The announcement by the trustees (who are the same for both funds, as is their chairman Derek Stevens, finance director of BA) that the funds will be merged was made in July last year, and might well have gone ahead in an atmosphere of general apathy and ignorance. Unluckily for BA, the merger proposal was studied very carefully by a British Airways pilot captain called Mike Post.

Mr Post discovered, among other things, that the same firm of actuaries - Watson Wyatt - was advising BA and the trustees of both pension schemes, and was recommending the merger. Rather different advice was given to BA pensioners by an independent firm of actuaries, Barnett Waddingham. It pointed out that if the merger proposal went ahead "several hundred millions of APS monies would be allocated from benefit security and improvements under APS to the employer". In plain language of a type not normally used by actuaries, the huge surplus under the old scheme was going to be swiped by BA for its own purposes.

Mr Post also discovered that if he collected the signatures of 50 active members of APS he could call a meeting. In a couple of days he gathered 100. On 19 August last year, 800 people flocked to a meeting in a Heathrow hangar. In his speech on that occasion, Mike Post pointed out the differences between the two pension schemes. He singled out clause 18 of the trust deed of the old scheme which insisted: "No changes or additions to the rules can be made which would result in the return to an employer of their contributions or part thereof." There was, he pointed out, no such security in the new scheme.

On a show of hands 93 percent voted against the merger. Two days later, another meeting was called at the spanking new BA Waterside building at Heathrow. Fifteen hundred people turned up this time and on another show of hands, only seven voted in favour of the merger.

In November last year, in a postal ballot, to which 78.2 percent responded, 276 active (employed) members of APS (7 percent) voted in favour of the merger, 3,620 (93 percent) against. In a second ballot of all APS beneficiaries, 4,945 (21 percent) voted in favour of the merger, 18,070 (78.5 percent) against.

The matter came to the high court in front of Mr Justice Park for a preliminary hearing on 31 March this year. The courtroom was stuffed with top City lawyers, the senior ones on £400 an hour. The hearing was expected to last one day, but lasted for four. Mr Justice Park ordered that the active (employed) APS members should be independently represented and their legal expenses paid out of the pension fund. He was clearly impressed by the size of the majorities against the proposed merger, and impatient with the delaying tactics of employers and trustees who seemed, as so often, to be in unison. A full high court hearing has been set down for 15 January next year.

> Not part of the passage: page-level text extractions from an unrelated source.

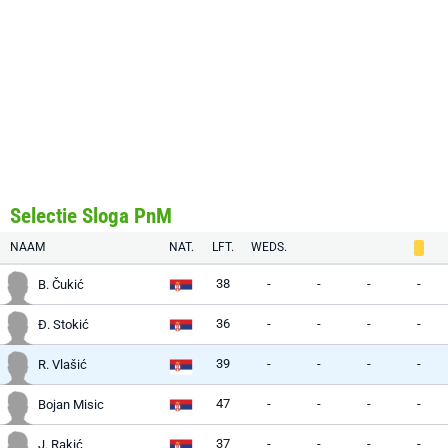
Selectie Sloga PnM
NAAM
NAT.
LFT.
WEDS.
38
-
-
-
-
B. Čukić
36
-
-
-
-
Đ. Stokić
39
-
-
-
-
R. Vlašić
47
-
-
-
-
Bojan Misic
37
-
-
-
-
J. Rakić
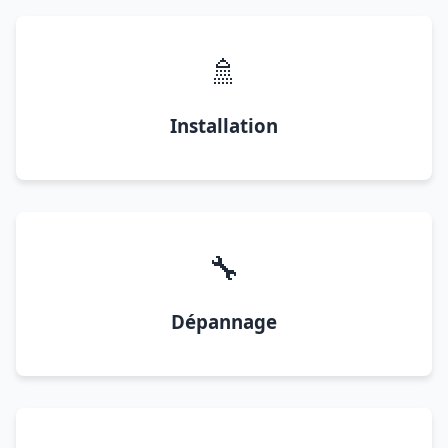
🚿
Installation
🔧
Dépannage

In the meantime Mike Post has stood for election as a pensioners' trustee. He was surprised to discover that none of the candidates could issue an election address or indeed circulate any argument. The result was announced on 27 September. There was a 52.1 percent turn out - extremely high for a pension trustee election. The votes cast were: Mike Post, 9,827 (65.6 percent); Bob Bolt 5,108 (34.1 percent). The result is said to have caused intense dismay in the office of Lord Marshall, but equally intense celebration among British Airways pensioners.